Activity:
Show every line of the listing below that contains the string "left". Case counts.

Exercise materials:
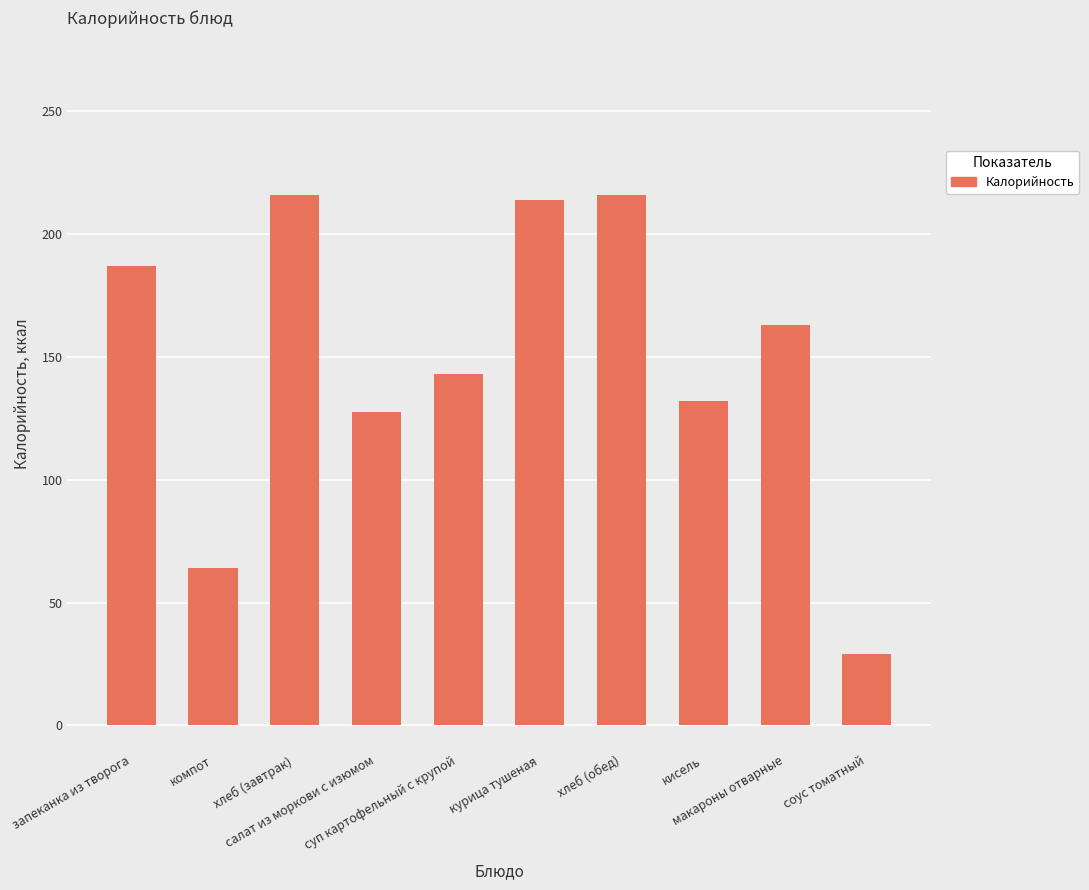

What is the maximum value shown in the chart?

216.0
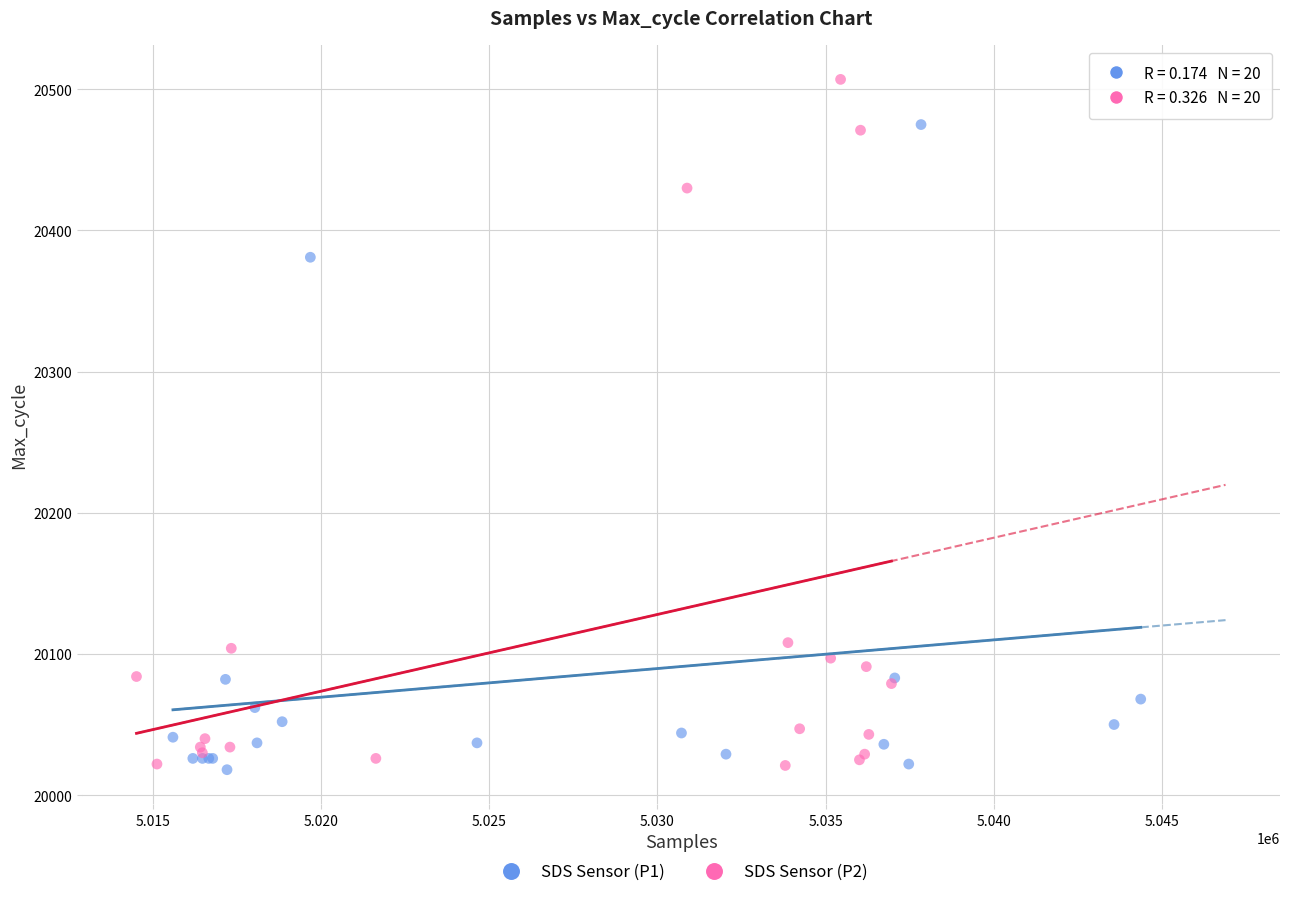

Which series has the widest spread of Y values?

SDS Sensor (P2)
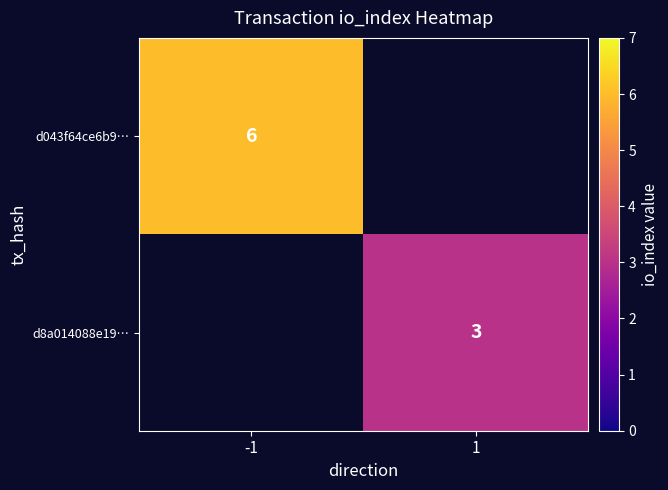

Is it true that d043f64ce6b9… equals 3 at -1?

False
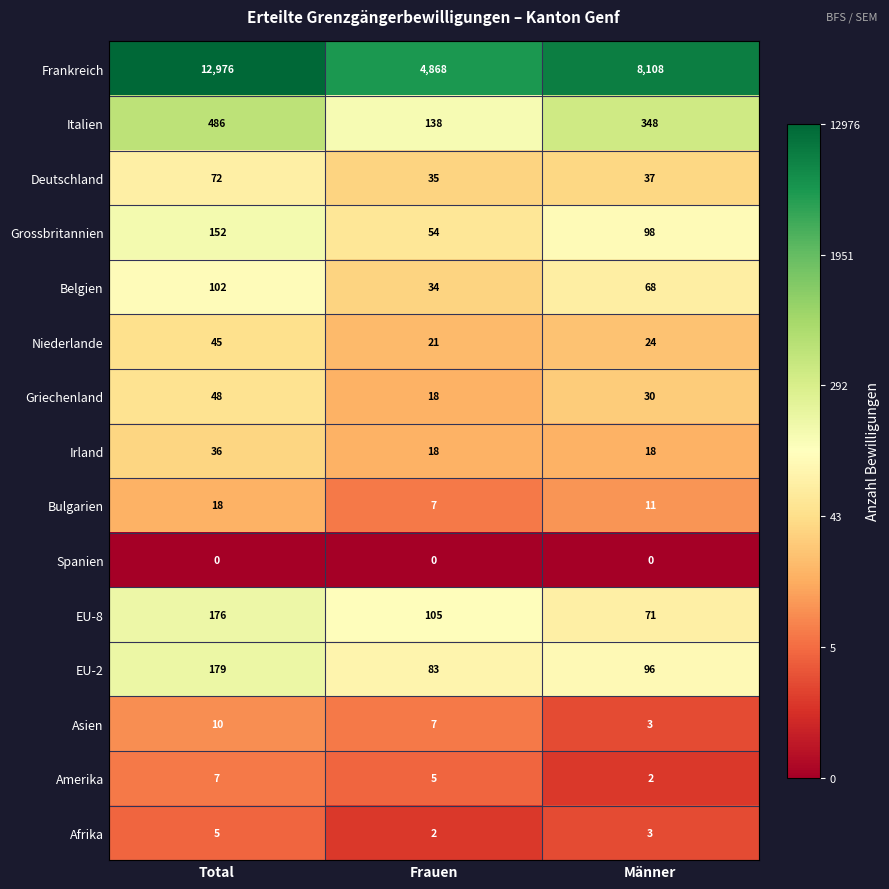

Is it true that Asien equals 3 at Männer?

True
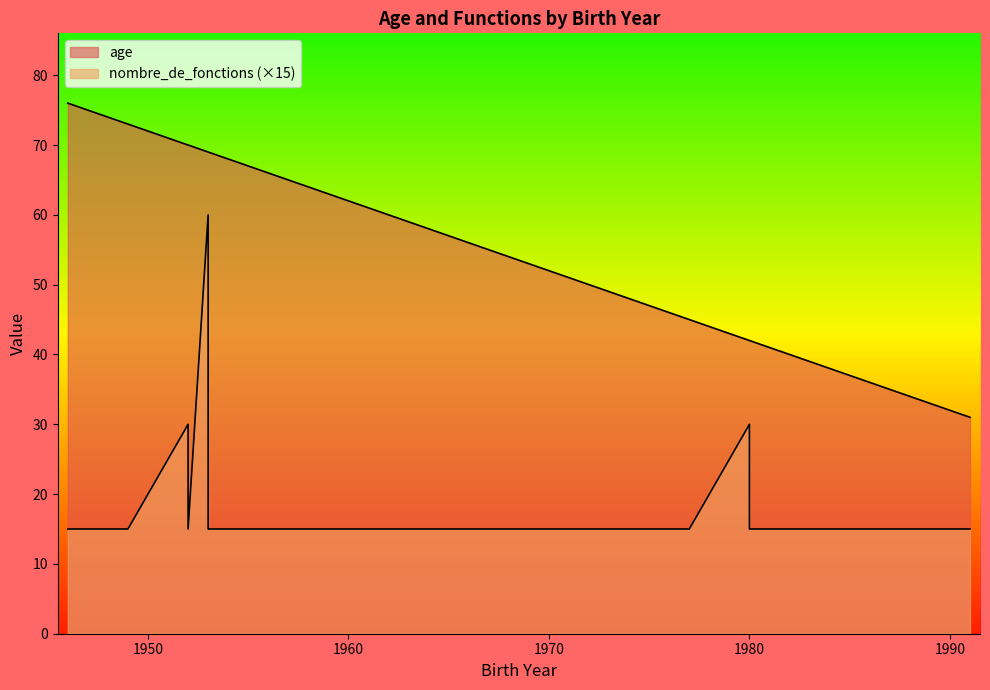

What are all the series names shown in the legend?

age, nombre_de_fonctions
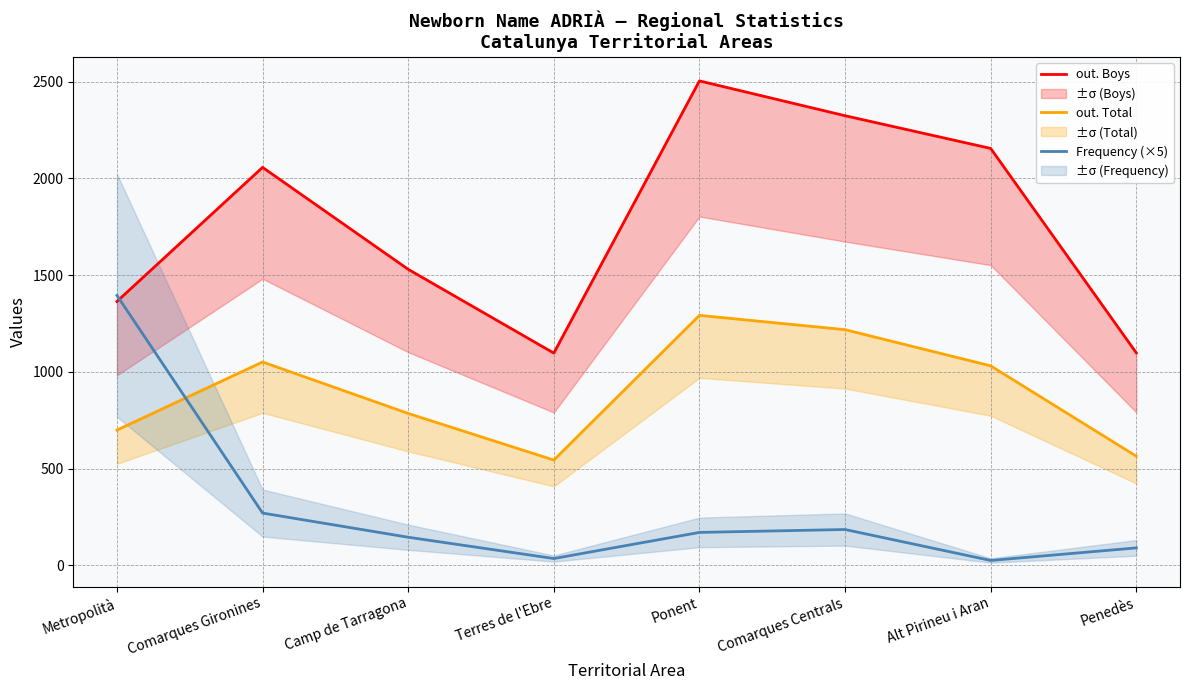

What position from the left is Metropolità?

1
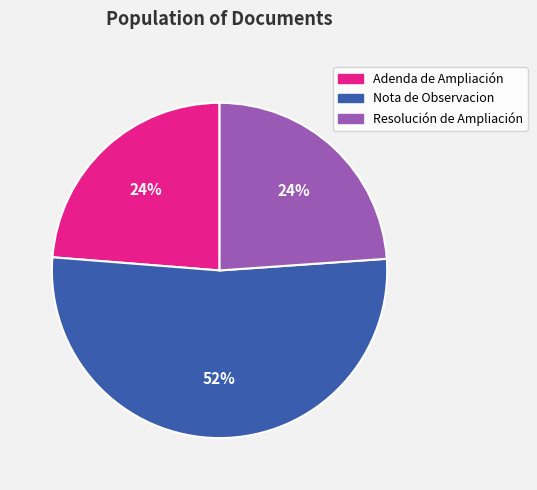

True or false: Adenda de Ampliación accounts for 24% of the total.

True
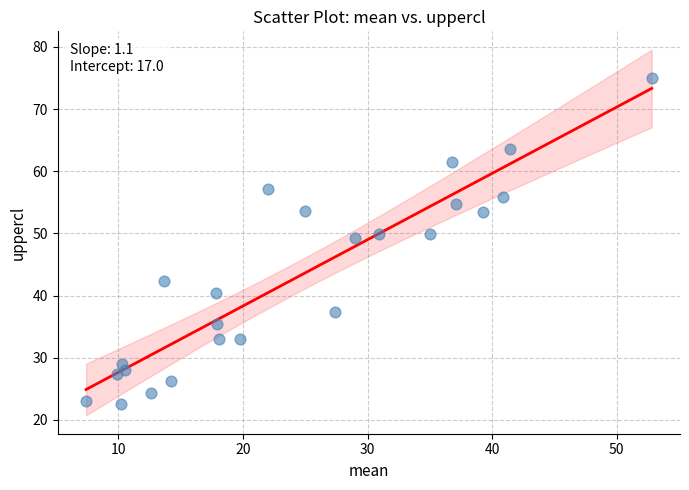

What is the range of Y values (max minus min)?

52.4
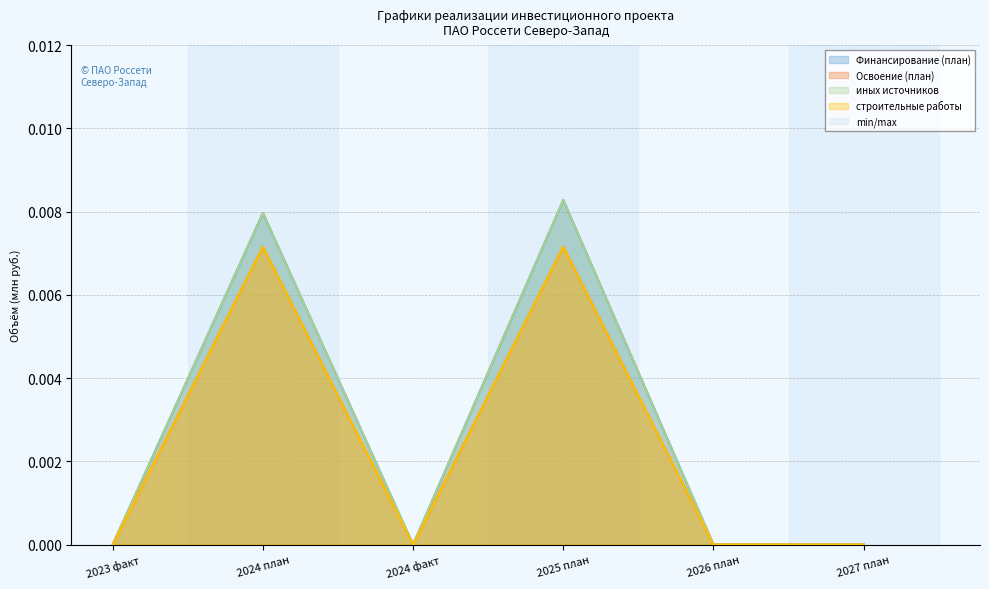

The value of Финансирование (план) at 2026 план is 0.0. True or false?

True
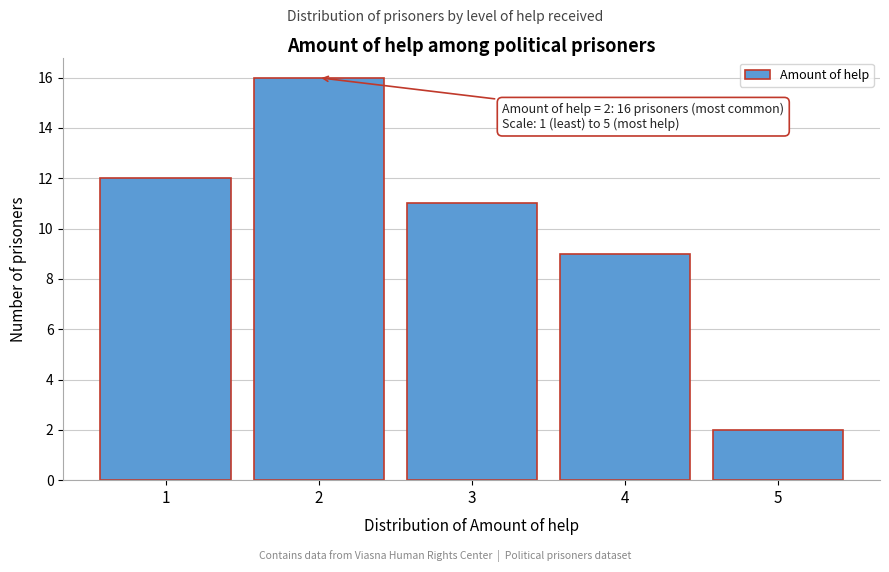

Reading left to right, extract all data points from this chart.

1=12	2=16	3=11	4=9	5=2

Task solution:
What position from the left is Metropolità?
Reading left to right, extract all data points from this chart.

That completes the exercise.